Tareas del ejercicio >>
1. Transcribe sin cambios el pasaje del hilo sobre el tablero del coche que comienza en las palabras "Puedes comprar los" y termina después de "básico, sin pantalla.".
2. Prolonga el hilo sobre el tablero del coche a partir del punto en que se detiene.

Fragmento del documento >>

--------------------------------

Entonces comienza por aprender programación y luego cuando sepas algo, comienzas con algo fácil como:



CustomCars dijo:


> Voltaje de la bateria


Y después cuando sepas mas, sigues con los otros sensores.


----------



## DJ T3 (Dic 6, 2022)

Los que hay son pars coches de carrera, ya que la mayoría no usan los componentes originales.

Puedes comprar los relojes independientemente, como temperatura del agua y/o aceite, presion de aceite, presion de turbo, sensor lambda, presion de llanta, cuenta revoluciones (RPM), etc, etc...

Puedes adaptar un tablero que te guste (yo tengo un VW Gol G1, y lo he visto con tableros del VW Gol G3), y a veces es simplemente unir cables o cuanto mucho cambiar algun sensor, por ejemplo el de velocidad.

Si aun quieres crearlo tu, desde ya tienes que aprender a programar, ¿Para qué plataforma? Y, para este tipo de proyecto, iría por un Raspberry Pi o similar, Arduino lo dejaría para algo básico, sin pantalla.

Faltó la marca, modelo y año del coche


----------



## CustomCars (Dic 6, 2022)

De acuerdo 1º paso aprender programacion basica e intentar crearme un voltimetro que ya me viene bien,

Comprar relojes adicionales no me convence,es la manera la cual tendria que hacerlo si no llego a realizar este projecto, pero tener un reloj para cada cosa...me gusta mas alguna pantallita pequeña de facil acceso.

Adaptar al final el proceso de investigacion de voltajes,resitencias motores paso a paso de los cuadros , luces de advertencia es el mismo trabajo lo tendria que hacer con el projecto que quiero realizar entonces prefiero el projecto que os menciono.

Os menciono mas arduino por que en la busqueda por internet es lo que mas encontrado el 90% de los projectos parecidos o similares estan basados en arduino. Pero si me recomendais otra cosa sera por algo.

En este caso por que una rasperri o no arduino???por algun tipo de limitacion??? Por fiabilidad?
perdon el vehiculo es  
Un ford fiesta del 82 al que le tenemos montado un motor 2.0 16v de los 90. El cual el motor es superfiable y aguanta todas las carreras y carreras clasicos que le metemos pero la idea es dar un pasito mas.

--------------------------------

Ítems extraídos >>
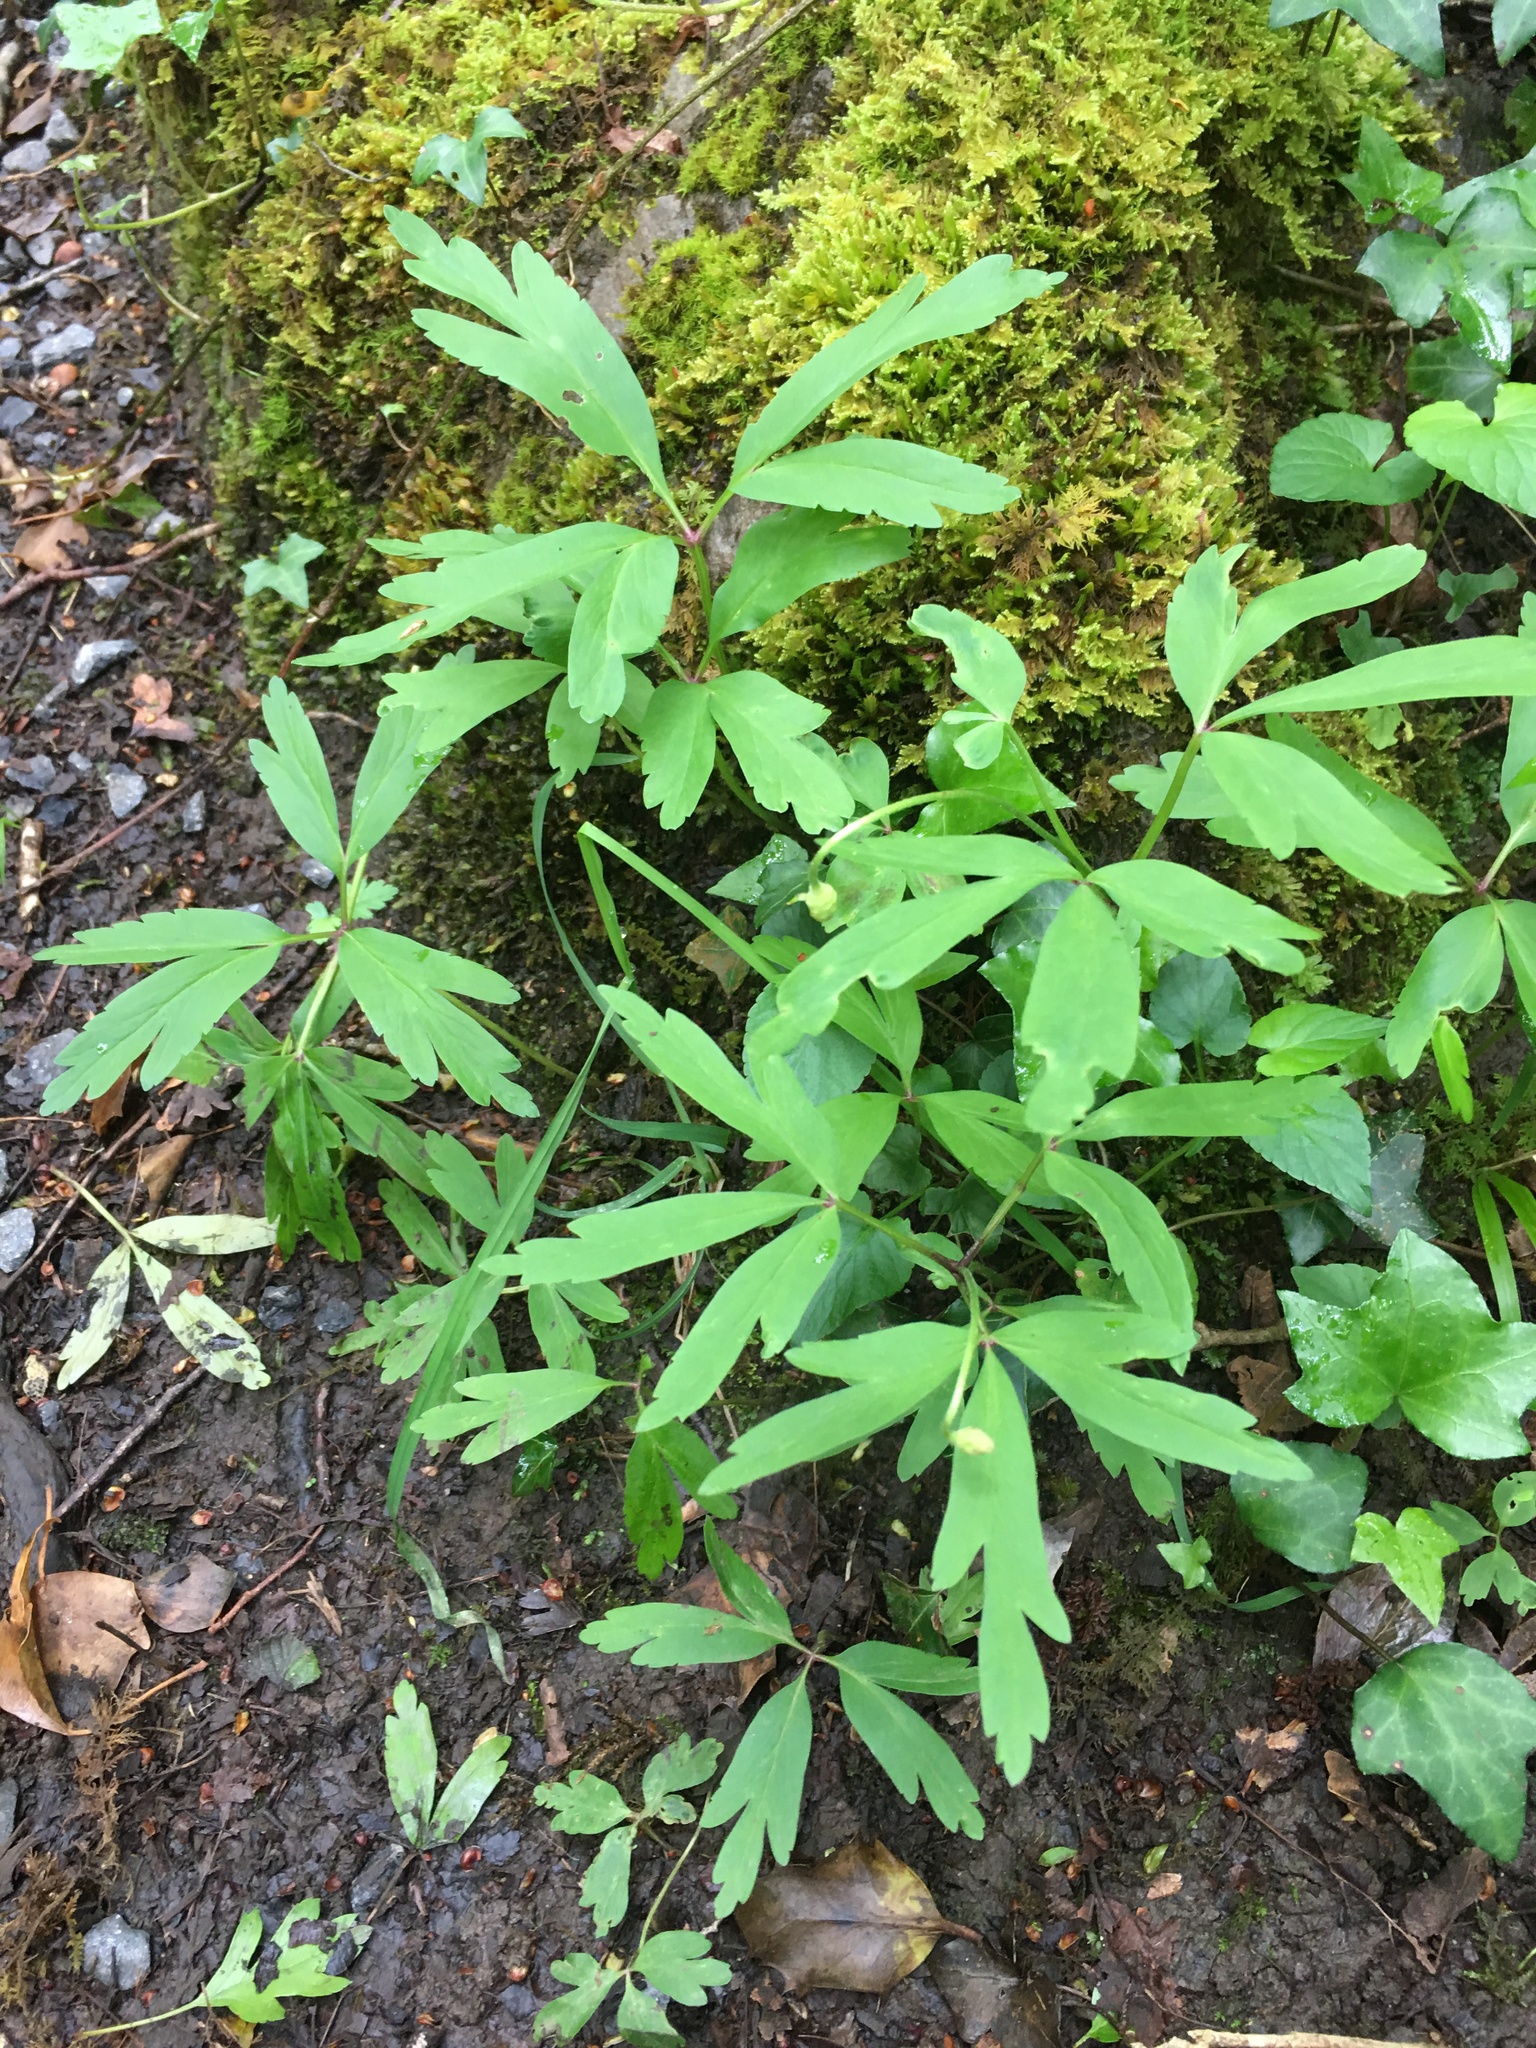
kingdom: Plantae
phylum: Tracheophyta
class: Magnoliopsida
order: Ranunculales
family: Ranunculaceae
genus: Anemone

--------------------------------

Respuestas por tarea >>
1.
Puedes comprar los relojes independientemente, como temperatura del agua y/o aceite, presion de aceite, presion de turbo, sensor lambda, presion de llanta, cuenta revoluciones (RPM), etc, etc...

Puedes adaptar un tablero que te guste (yo tengo un VW Gol G1, y lo he visto con tableros del VW Gol G3), y a veces es simplemente unir cables o cuanto mucho cambiar algun sensor, por ejemplo el de velocidad.

Si aun quieres crearlo tu, desde ya tienes que aprender a programar, ¿Para qué plataforma? Y, para este tipo de proyecto, iría por un Raspberry Pi o similar, Arduino lo dejaría para algo básico, sin pantalla.

2.
Mas info
Lleva montada frenada 300mm  
Suspensiones Kw
Llantas braid de la epoca
Jaula 6 puntos
Deposito 25 litros
Trapecios uniball
Kit en fibra del Xr2 paragolpes gordos de la epoca


----------



## Scooter (Dic 6, 2022)

Aparte de que en este momento una raspberry no la encuentras por menos de 200€, una raspberry es un PC que arranca en tiempo de PC, un arduino arranca en dos segundos o menos. La raspberry no tiene entradas analógicas, le tienes que añadir un conversor AD.
Y algunas cosas mas.

Según para que y como una raspberry es infinitamente mejor y mas fácil de implementar un proyecto complejo que en un arduino.

Poner una pantalla táctil en una raspberry es "transparente" , osea solo la tienes que comprar  y ya va mientras que en un arduino es un follón interesante.


----------



## CustomCars (Dic 6, 2022)

Pues empezare con un voltimetro para poder ver el voltaje en vivo del coche.
No tenia pensado meter una tactil, si no algun modulito llevara un pad o un botoncito o algo para poder darle y pasar al siguiente dato o lectura
Que me recomendais ir comprando para el voltimetro, lo intentare integrar en algun sitio pequeño rectangular del coche.
Aunque una raspberry a 200 pavos como primer gasto para de momento inventar con el voltimetro,,,me cago en todo.

Yo estoy leyendo manuales de programacion a ver si me entero o saco algo en claro para ir iniciandome


----------



## DJ T3 (Dic 6, 2022)

Por las características, es un vehículo de carreras, no?

Existen las ECU programables que tienen todo tipo de sensores y configuraciones, pero no son para nada baratas.

Te sugiero que si quieres algo simple y funcional, te decantes por Arduino IDE y un Arduino UNO.

Una vez tengas algo de conocimiento y proyectos simples realizados, ya puedes hacerlo mas complejo.

Arduino es un entorno de desarrollo, y hay muchas placas compatibles, pero la mayoria lleva un microcontrolador Atmel.


----------



## J2C (Dic 6, 2022)

.


Otro que no tiene NPI de electrónica y se quiere ahorrar 200 pavitos 


Lo más triste ....



CustomCars dijo:


> .........
> Aunque una raspberry a 200 pavos como primer gasto para de momento inventar con el voltimetro,,,me cago en todo.
> .........


es que hasta aca (Bs As) llegó el olor




Salu2.-


----------



## CustomCars (Dic 6, 2022)

J2C dijo:


> .
> 
> 
> Otro que no tiene NPI de electrónica y se quiere ahorrar 200 pavitos
> ...


Tu crees que es logico juzgar asi?? Lo de que no tengo ni idea de electronica ya lo he dicho yo, triste es tu respuesta la verdad.
El olor???mejor no te respondo que es lo que huele o deja de oler.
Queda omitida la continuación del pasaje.